يكتبون is not properly lexmized and therefore the search might not give an accurate results.

Let's try to configure the synonym dictionary and see it in action

I created a file called ar.syn with this content

يثرب المدينة
طيبة المدينة

This is telling postgres to lexmize both words to "المدينة".

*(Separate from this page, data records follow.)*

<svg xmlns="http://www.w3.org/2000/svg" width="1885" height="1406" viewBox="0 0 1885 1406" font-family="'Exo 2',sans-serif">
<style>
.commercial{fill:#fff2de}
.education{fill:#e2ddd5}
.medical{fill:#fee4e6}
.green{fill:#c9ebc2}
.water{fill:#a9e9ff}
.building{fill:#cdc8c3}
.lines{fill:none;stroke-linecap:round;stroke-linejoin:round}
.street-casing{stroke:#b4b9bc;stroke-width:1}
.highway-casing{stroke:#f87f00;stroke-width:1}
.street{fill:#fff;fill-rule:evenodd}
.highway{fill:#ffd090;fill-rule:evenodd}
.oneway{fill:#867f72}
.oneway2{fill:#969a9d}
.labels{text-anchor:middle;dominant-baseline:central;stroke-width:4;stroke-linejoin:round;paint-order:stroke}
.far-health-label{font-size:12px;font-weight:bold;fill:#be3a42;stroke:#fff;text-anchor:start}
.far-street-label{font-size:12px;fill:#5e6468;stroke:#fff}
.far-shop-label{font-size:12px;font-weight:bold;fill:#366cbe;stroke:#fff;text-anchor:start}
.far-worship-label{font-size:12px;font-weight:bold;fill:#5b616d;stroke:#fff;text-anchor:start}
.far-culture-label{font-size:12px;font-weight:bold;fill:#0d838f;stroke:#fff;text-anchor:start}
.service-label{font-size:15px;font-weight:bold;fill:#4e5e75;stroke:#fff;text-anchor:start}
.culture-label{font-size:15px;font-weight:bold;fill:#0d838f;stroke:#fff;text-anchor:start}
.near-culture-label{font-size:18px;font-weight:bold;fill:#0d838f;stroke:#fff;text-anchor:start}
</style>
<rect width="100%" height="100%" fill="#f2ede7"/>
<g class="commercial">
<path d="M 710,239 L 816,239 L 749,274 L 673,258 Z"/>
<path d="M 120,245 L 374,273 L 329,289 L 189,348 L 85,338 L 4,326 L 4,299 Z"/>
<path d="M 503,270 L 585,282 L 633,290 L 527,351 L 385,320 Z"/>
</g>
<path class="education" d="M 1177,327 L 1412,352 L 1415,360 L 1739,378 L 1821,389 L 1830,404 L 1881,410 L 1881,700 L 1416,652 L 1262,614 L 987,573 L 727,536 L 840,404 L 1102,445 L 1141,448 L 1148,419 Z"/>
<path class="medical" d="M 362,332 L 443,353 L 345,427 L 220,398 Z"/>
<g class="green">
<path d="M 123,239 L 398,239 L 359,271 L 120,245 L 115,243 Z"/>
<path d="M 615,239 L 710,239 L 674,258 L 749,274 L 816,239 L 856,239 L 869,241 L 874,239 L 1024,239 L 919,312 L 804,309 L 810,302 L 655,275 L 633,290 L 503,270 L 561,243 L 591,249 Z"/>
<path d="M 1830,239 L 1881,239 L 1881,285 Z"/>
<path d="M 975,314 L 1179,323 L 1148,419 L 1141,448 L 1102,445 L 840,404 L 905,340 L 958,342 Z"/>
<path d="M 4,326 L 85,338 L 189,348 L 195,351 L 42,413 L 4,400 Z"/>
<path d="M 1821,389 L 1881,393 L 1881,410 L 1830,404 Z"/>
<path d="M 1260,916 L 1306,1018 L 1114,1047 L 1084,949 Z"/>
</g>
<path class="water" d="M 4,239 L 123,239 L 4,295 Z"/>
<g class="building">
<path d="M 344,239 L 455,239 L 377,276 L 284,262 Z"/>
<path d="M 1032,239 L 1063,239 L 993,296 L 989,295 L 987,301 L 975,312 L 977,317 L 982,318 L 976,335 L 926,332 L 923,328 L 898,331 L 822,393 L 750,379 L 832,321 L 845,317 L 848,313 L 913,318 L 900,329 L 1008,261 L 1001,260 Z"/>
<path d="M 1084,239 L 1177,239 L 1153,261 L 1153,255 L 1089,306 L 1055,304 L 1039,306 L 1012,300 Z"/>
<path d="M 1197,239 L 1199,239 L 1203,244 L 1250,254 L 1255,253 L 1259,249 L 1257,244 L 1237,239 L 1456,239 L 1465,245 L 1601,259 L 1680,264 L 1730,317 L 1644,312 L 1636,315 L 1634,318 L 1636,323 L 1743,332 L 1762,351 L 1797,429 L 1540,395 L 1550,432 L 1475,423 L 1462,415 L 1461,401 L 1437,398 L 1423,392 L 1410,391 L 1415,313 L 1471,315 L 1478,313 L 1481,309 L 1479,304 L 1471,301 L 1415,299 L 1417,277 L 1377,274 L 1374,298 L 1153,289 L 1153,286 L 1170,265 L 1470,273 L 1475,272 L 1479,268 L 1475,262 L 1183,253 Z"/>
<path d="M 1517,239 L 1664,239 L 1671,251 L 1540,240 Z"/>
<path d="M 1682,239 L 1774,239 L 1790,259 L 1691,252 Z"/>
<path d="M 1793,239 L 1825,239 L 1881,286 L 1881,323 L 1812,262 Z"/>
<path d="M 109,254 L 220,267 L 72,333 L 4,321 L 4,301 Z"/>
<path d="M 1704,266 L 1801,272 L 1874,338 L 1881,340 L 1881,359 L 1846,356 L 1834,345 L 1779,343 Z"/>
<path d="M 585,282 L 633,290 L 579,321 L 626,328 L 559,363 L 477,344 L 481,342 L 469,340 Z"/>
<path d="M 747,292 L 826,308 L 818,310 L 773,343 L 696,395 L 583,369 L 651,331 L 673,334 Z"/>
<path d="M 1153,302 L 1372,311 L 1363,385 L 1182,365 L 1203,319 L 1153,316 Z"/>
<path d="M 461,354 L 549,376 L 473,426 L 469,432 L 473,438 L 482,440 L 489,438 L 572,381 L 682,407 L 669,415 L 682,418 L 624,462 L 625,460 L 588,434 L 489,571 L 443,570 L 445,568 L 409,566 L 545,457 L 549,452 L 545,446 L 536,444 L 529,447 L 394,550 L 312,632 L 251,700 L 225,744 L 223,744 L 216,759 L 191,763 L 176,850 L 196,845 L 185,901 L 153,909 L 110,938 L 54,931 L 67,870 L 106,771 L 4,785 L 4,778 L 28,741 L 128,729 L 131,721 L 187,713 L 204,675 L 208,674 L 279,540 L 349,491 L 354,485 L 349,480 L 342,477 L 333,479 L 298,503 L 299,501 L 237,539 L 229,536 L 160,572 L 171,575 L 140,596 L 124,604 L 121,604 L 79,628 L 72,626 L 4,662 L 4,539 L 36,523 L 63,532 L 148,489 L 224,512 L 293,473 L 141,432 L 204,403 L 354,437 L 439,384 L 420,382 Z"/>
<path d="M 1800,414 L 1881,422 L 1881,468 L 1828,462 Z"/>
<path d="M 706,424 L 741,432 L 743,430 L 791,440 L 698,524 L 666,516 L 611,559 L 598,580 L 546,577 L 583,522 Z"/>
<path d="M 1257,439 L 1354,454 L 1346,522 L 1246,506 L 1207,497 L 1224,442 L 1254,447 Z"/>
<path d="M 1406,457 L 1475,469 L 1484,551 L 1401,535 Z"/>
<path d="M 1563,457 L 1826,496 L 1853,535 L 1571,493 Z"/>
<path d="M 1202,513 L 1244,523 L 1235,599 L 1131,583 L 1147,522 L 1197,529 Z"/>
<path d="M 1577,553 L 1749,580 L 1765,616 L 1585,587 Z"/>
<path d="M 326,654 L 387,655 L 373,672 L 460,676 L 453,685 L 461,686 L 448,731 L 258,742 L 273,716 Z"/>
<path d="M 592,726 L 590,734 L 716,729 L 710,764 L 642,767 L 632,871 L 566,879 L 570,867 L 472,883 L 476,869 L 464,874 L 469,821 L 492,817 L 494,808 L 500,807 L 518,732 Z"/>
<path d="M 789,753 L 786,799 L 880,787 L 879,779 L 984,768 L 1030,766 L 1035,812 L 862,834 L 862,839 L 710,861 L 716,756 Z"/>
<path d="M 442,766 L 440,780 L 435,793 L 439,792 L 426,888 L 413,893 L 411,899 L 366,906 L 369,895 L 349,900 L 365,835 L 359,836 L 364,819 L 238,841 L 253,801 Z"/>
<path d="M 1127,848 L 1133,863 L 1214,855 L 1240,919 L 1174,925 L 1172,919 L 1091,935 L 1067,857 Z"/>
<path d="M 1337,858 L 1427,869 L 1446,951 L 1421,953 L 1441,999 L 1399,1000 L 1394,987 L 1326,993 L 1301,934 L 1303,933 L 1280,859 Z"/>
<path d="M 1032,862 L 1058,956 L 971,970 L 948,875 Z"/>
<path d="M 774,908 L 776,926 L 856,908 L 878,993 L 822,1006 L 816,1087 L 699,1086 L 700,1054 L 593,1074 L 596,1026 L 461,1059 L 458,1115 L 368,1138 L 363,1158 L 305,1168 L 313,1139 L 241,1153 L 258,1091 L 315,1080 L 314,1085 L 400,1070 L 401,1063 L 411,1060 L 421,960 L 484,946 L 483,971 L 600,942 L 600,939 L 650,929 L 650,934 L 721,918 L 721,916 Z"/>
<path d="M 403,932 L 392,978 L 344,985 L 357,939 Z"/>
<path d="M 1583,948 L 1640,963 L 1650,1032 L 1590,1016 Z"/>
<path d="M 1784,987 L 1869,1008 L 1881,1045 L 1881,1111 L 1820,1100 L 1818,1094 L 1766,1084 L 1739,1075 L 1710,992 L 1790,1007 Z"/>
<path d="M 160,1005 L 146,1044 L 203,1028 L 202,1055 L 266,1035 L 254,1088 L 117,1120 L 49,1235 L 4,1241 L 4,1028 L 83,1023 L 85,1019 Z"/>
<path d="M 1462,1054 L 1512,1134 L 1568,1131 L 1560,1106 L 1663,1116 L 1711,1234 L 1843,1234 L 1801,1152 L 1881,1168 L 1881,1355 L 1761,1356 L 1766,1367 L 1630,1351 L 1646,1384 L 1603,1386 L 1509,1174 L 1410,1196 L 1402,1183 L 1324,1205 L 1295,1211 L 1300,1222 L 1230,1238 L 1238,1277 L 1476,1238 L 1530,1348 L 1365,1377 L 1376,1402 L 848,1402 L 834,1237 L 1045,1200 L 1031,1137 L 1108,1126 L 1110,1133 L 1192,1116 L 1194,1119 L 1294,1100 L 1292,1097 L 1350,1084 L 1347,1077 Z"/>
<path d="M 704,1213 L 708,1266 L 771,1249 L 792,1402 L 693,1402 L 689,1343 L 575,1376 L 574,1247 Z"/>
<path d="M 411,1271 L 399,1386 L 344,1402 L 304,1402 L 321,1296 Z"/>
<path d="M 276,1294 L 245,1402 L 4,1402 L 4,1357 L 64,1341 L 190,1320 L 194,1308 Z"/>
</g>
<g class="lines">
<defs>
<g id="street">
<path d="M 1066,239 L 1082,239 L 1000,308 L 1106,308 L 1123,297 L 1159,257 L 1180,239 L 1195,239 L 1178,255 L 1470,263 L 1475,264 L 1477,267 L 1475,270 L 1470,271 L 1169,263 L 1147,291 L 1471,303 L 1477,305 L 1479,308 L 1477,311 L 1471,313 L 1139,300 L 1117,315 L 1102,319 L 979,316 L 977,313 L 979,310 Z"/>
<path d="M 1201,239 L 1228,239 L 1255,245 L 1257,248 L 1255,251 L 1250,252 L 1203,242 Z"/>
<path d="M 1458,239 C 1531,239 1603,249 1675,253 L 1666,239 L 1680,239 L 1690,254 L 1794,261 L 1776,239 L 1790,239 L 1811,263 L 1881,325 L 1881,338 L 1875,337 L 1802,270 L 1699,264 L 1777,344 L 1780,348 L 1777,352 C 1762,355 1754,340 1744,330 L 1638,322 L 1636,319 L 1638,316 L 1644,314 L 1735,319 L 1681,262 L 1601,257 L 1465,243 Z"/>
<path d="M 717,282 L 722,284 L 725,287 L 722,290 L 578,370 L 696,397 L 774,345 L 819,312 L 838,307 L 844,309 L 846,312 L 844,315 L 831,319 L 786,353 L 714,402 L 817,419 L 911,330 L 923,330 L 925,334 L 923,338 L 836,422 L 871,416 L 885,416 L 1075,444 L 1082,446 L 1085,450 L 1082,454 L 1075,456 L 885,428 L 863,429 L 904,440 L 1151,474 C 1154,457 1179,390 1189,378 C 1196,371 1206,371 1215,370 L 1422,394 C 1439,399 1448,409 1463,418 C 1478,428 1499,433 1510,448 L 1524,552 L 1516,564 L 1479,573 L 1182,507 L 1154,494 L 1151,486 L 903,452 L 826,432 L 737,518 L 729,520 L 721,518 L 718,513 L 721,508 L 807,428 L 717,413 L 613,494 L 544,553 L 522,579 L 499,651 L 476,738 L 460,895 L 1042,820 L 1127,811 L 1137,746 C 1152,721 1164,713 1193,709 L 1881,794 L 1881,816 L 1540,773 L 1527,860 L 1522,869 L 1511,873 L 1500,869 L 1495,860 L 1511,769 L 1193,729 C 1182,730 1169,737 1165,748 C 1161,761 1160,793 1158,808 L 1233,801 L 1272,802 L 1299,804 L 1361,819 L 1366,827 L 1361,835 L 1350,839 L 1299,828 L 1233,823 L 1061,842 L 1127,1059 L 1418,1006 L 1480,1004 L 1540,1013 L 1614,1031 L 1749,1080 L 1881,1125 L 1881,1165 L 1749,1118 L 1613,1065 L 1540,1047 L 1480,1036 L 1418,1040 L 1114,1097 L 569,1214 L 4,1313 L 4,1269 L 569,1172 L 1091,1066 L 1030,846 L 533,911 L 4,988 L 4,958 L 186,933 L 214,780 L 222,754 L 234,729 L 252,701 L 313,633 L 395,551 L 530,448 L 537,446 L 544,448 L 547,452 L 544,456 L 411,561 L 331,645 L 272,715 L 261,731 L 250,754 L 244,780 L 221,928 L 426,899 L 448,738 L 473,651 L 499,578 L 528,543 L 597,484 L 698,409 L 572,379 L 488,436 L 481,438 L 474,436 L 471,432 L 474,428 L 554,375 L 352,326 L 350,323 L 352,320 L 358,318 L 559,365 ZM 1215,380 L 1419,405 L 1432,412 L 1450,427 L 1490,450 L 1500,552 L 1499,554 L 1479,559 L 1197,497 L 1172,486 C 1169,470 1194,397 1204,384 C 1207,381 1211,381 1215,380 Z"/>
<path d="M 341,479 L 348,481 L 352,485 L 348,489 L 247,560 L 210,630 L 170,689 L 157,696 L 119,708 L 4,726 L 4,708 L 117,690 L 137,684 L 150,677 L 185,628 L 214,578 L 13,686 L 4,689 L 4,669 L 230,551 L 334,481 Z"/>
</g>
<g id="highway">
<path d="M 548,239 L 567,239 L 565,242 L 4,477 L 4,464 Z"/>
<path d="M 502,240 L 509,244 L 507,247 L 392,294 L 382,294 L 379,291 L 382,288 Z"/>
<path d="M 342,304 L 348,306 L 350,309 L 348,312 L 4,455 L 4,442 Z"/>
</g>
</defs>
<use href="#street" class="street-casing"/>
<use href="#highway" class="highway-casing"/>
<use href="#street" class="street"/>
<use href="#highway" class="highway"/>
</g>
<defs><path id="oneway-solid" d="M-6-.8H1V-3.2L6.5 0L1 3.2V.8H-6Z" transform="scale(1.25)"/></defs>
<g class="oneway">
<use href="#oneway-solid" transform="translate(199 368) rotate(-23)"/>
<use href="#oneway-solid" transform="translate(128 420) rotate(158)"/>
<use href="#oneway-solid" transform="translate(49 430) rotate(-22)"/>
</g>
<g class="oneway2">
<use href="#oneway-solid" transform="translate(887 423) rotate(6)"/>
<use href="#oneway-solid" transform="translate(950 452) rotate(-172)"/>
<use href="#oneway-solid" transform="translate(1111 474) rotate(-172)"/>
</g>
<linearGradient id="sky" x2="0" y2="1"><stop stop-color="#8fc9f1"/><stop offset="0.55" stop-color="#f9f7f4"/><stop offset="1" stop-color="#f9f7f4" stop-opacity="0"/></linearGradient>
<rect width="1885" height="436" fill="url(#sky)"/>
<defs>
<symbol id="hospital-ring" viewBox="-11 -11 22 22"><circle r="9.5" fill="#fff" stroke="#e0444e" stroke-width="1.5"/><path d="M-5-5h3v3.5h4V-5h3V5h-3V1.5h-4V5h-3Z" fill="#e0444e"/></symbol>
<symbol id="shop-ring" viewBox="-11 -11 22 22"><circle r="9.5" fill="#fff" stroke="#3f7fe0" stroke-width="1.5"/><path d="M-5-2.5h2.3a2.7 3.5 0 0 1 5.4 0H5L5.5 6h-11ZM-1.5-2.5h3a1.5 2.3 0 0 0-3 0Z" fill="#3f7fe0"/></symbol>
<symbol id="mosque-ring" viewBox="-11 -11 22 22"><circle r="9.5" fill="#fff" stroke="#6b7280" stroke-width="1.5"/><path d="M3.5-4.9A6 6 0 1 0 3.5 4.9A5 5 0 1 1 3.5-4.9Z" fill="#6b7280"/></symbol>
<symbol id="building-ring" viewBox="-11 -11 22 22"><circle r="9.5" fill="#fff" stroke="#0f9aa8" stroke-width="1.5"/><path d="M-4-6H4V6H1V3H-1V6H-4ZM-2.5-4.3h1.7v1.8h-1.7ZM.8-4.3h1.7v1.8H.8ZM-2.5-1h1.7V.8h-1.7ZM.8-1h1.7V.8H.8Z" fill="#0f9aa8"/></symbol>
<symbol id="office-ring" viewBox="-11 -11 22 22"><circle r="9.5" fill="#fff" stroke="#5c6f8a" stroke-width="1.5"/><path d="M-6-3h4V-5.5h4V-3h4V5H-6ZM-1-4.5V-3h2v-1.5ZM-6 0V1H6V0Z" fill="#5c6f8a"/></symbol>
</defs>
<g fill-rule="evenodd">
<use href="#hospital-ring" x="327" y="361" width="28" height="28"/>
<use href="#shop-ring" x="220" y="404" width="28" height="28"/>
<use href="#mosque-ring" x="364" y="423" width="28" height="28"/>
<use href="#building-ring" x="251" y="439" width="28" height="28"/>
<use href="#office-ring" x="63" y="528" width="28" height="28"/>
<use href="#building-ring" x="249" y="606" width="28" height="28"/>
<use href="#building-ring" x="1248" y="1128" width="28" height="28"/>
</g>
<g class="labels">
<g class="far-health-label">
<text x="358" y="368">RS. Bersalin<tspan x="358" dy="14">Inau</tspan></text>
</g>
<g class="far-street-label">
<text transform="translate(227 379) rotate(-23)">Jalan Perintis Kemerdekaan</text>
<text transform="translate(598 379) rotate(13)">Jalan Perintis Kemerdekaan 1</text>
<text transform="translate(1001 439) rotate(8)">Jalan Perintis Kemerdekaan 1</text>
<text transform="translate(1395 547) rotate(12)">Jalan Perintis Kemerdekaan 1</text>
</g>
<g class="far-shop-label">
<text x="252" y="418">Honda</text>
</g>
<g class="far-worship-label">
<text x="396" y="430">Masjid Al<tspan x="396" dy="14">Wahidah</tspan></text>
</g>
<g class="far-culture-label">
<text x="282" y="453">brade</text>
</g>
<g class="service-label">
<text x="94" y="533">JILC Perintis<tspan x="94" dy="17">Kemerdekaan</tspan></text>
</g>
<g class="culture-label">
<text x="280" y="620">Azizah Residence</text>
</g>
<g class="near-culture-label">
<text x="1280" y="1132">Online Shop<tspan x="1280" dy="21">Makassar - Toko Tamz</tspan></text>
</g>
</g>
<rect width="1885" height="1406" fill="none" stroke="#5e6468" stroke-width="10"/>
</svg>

After copying the file to the tsearch directory as we did before with hunspell dictionary, we create the synonym dictionary to use this file, and change the configuration to use the synonym dictionary

CREATE TEXT SEARCH DICTIONARY arabic_syn (
    TEMPLATE = synonym,
    SYNONYMS = ar
);
 
ALTER TEXT SEARCH CONFIGURATION arabic
    ALTER MAPPING FOR
        asciiword, asciihword, hword_asciipart,
        word, hword, hword_part
    WITH arabic_syn, arabic_hunspell;

Postgres now is lexemizing the words to their synonym we defined in the file: Synonym example

and this is an example of the query results in action:

Synonym in action

FTS: Performance & Optimization

Full text search can become very slow when your data becomes too large, and therefore there 2 things you should do:

Index: For each language you need an index in case you want to support mulitple languages

CREATE INDEX arabic_col_idx ON table_name USING GIN (to_tsvector('arabic', col_name));

you can use GIST index too

Saving the vector in the databse: to save the time lexemzing the content

CREATE TABLE my_table (
  id serial PRIMARY KEY,
  content text,
  content_vector tsvector GENERATED ALWAYS AS (to_tsvector('arabic', content)) STORED
);

Now you can just use that column directly when searching

SELECT * FROM my_table WHERE content_vector @@ to_tsquery('arabic', 'طيبة');

FTS: Ranking

Ranking attempts to measure how relevant documents are to a particular query, so that when there are many matches the most relevant ones can be shown first - postgres.org

There are 2 ranking functions in postgres

ts_rank(): ranks results based on the on the frequency of their matching lexemes
ts_rank_cd(): computes the "cover density" ranking

SELECT
   name,
   ts_rank_cd(to_tsvector('arabic', name), to_tsquery('arabic', 'text')) rank
FROM documents
WHERE to_tsvector('arabic', name) @@ to_tsquery('arabic', 'text')
ORDER BY rank DESC

Final review

Full text search is a powerful technique that enhances query results and the experience of your users, but as we saw some languages like arabic support is still very limited due to the nature of the language, but if you are planning to use it for other languages, you will get a super nice results especially when you mix it with the synonym dictionary.